Job 3:1 “Afterward Job opened his mouth and cursed the day of his birth.”
Observation: Job had just experienced a series of catastrophes that could cause any of us to live as though in a darkened cave. His dearest family members, financial resources, even his own health, have all been lost. And in the depths of that darkness he curses the day of his birth. His cursing is creative, comprehensive, and continues on for another twenty-one verses when he ends by saying how great will be his exultation when he finally finds the grave!
Application: Have I not had a similar reaction in the midst of great loss? Job’s response to the devastation of his life is understandable. When I experienced my own devastation, did I not long for the grave, or at least a soft bed in which I could hide with heavy covers pulled over my head? There is in such yearning the confidence that once I have reached the grave, the interminable grieving of life can finally cease; I will at last be in a place beyond the reach of pain and sadness.

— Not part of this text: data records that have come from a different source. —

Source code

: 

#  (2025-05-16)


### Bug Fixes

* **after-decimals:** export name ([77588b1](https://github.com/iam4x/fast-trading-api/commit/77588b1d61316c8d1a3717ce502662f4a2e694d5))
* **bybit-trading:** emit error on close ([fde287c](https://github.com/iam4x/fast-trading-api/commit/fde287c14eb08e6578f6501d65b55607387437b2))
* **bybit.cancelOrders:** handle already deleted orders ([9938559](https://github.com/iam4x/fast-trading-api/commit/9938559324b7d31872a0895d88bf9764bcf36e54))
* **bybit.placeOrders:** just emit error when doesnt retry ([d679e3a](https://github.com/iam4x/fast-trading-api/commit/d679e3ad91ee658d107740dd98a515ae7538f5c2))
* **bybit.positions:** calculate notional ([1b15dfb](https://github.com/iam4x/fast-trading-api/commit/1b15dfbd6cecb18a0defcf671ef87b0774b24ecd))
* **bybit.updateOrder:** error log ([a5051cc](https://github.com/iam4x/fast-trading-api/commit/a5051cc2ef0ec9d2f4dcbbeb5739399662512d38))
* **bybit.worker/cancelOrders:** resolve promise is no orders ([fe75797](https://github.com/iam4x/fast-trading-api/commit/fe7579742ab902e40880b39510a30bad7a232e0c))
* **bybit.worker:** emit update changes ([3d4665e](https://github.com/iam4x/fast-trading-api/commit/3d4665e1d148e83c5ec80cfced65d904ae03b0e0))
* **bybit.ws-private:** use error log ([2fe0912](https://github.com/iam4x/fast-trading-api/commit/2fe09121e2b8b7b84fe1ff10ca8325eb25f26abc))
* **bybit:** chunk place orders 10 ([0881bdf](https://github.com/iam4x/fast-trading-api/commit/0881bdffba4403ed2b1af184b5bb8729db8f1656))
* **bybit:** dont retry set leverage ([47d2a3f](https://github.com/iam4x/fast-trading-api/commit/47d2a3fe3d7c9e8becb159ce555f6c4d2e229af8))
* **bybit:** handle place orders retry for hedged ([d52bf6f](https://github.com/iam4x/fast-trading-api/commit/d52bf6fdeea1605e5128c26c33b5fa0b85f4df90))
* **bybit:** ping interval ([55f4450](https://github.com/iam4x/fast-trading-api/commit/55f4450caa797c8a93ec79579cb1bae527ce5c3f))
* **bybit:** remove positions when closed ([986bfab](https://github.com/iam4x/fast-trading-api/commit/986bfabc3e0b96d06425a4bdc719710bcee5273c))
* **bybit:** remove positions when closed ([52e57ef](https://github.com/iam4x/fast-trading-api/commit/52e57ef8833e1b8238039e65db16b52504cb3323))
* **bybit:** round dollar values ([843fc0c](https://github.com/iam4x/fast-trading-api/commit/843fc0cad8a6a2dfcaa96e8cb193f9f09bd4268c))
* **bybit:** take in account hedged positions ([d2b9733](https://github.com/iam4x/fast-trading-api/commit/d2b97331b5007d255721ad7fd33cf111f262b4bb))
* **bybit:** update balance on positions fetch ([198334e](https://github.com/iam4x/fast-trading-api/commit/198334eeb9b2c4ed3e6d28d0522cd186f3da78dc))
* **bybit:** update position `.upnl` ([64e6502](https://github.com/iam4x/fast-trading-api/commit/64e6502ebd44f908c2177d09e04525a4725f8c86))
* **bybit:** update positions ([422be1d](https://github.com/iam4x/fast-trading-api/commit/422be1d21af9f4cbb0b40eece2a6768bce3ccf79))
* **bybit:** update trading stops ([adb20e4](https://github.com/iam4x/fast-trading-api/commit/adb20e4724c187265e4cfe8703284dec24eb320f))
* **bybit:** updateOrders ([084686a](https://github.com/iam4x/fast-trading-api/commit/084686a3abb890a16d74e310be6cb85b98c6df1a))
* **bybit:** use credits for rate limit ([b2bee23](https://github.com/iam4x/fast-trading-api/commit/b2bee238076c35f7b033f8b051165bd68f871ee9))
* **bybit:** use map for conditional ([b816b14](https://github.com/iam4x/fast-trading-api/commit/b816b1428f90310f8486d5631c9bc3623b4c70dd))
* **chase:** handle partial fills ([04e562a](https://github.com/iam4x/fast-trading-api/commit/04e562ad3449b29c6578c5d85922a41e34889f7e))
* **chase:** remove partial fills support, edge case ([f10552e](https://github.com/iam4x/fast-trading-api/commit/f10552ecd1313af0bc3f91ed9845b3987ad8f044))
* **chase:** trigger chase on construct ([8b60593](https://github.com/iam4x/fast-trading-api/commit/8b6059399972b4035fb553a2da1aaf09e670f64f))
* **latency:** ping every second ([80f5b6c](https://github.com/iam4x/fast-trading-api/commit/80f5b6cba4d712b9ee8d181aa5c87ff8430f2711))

But notice what Job did not exhibit. Where is his anger, his outrage, his ranting against the unfairness of a sovereign God who visits such catastrophes upon him? Those are simply not found within this passage. For the believer, departure from this life means entrance into God’s magnificence, a place of unimaginable colors and patterns, fragrances and sounds, the place of His warm embrace.

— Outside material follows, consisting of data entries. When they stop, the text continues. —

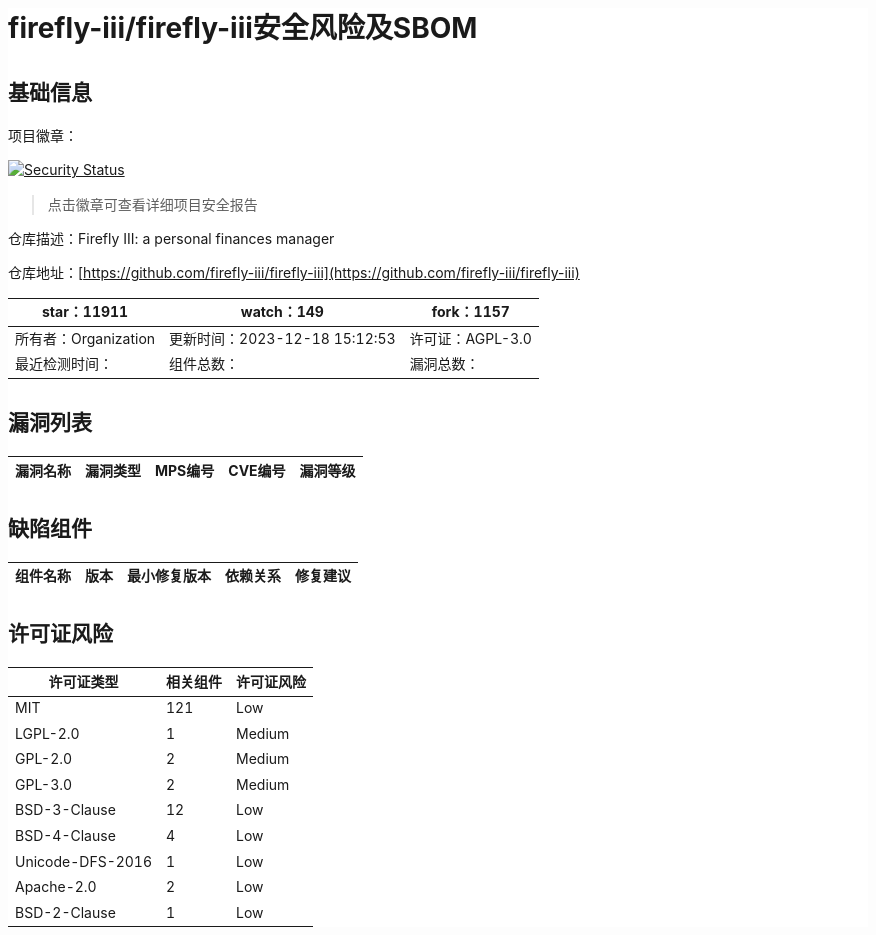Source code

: # firefly-iii/firefly-iii安全风险及SBOM

## 基础信息

项目徽章：

[![Security Status](https://www.murphysec.com/platform3/v31/badge/1736833024703549440.svg)](https://www.murphysec.com/console/report/1691515772033851392/1736833024703549440)

> 点击徽章可查看详细项目安全报告

仓库描述：Firefly III: a personal finances manager

仓库地址：[https://github.com/firefly-iii/firefly-iii](https://github.com/firefly-iii/firefly-iii)

| star：11911 | watch：149 | fork：1157 |
| ----------- | -------------- | ------------ |
| 所有者：Organization | 更新时间：2023-12-18 15:12:53 | 许可证：AGPL-3.0 |
| 最近检测时间： | 组件总数： | 漏洞总数： |




## 漏洞列表

| 漏洞名称 | 漏洞类型 | MPS编号 | CVE编号 | 漏洞等级 |
| ------- | ------ | ------- | ------ | ----- |





## 缺陷组件

| 组件名称 | 版本 | 最小修复版本 | 依赖关系 | 修复建议 |
| -------- | ---- | ------------ | -------- | -------- |





## 许可证风险

| 许可证类型 | 相关组件 | 许可证风险 |
| ---------- | -------- | ---------- |
|MIT|121|Low|
|LGPL-2.0|1|Medium|
|GPL-2.0|2|Medium|
|GPL-3.0|2|Medium|
|BSD-3-Clause|12|Low|
|BSD-4-Clause|4|Low|
|Unicode-DFS-2016|1|Low|
|Apache-2.0|2|Low|
|BSD-2-Clause|1|Low|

What this brings to mind is the apostle Paul’s admonition that I am to become dead to offenses, laying down “rights” that I might enter into the fullness of His life (see Col. 3:5). Anger borne of an attitude that says, “I don’t deserve such things to happen to me,” reflects a prideful heart. Indeed, it would show how ill-prepared I am to enter into His eternal rest. But there is none of that in today’s passage. Job finds myriad ways of expressing the depths of his pain and remorse, yet he consistently avoids the “why me?” whine to which the prideful heart naturally inclines. His response is a magnificent one for me to consider. God would be surprised neither by anger nor by groaning in the midst of loss, but surely one who can grieve yet not blame is nearer to that blessed place of knowing again the favor of the Lord.

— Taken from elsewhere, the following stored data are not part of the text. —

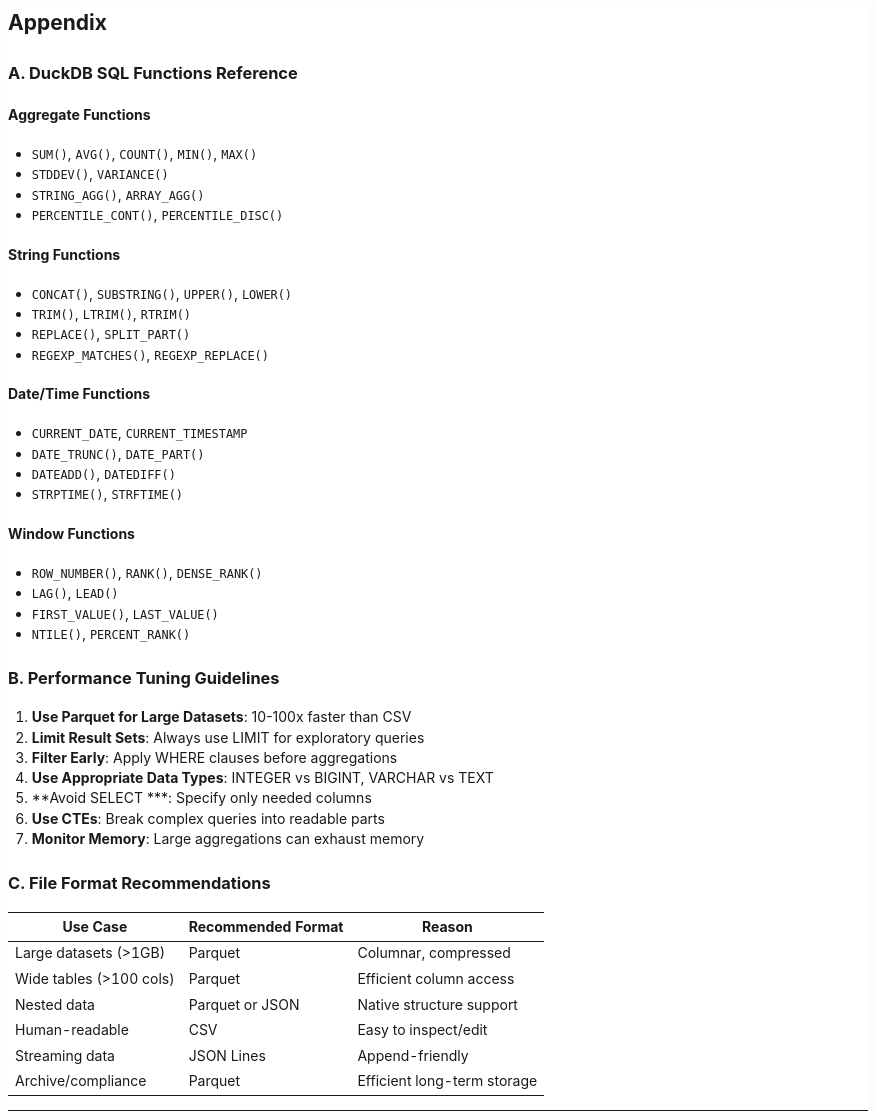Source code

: ## Appendix

### A. DuckDB SQL Functions Reference

#### Aggregate Functions
- `SUM()`, `AVG()`, `COUNT()`, `MIN()`, `MAX()`
- `STDDEV()`, `VARIANCE()`
- `STRING_AGG()`, `ARRAY_AGG()`
- `PERCENTILE_CONT()`, `PERCENTILE_DISC()`

#### String Functions
- `CONCAT()`, `SUBSTRING()`, `UPPER()`, `LOWER()`
- `TRIM()`, `LTRIM()`, `RTRIM()`
- `REPLACE()`, `SPLIT_PART()`
- `REGEXP_MATCHES()`, `REGEXP_REPLACE()`

#### Date/Time Functions
- `CURRENT_DATE`, `CURRENT_TIMESTAMP`
- `DATE_TRUNC()`, `DATE_PART()`
- `DATEADD()`, `DATEDIFF()`
- `STRPTIME()`, `STRFTIME()`

#### Window Functions
- `ROW_NUMBER()`, `RANK()`, `DENSE_RANK()`
- `LAG()`, `LEAD()`
- `FIRST_VALUE()`, `LAST_VALUE()`
- `NTILE()`, `PERCENT_RANK()`

### B. Performance Tuning Guidelines

1. **Use Parquet for Large Datasets**: 10-100x faster than CSV
2. **Limit Result Sets**: Always use LIMIT for exploratory queries
3. **Filter Early**: Apply WHERE clauses before aggregations
4. **Use Appropriate Data Types**: INTEGER vs BIGINT, VARCHAR vs TEXT
5. **Avoid SELECT ***: Specify only needed columns
6. **Use CTEs**: Break complex queries into readable parts
7. **Monitor Memory**: Large aggregations can exhaust memory

### C. File Format Recommendations

| Use Case | Recommended Format | Reason |
|----------|-------------------|---------|
| Large datasets (>1GB) | Parquet | Columnar, compressed |
| Wide tables (>100 cols) | Parquet | Efficient column access |
| Nested data | Parquet or JSON | Native structure support |
| Human-readable | CSV | Easy to inspect/edit |
| Streaming data | JSON Lines | Append-friendly |
| Archive/compliance | Parquet | Efficient long-term storage |

---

Prayer: Father, how my heart longs for life to be only “good” as I define good. I hate loss; I find myself dragging through days of recovery, longing to simply be united with You and separated once and for all from the painful places of this life. Yet You, in Your wisdom and sovereignty, have placed me on this path to teach me of You, to mold me more into the image of Your dear Son. Give me gladness of heart in Your testing, that I might not despise Your disciplines.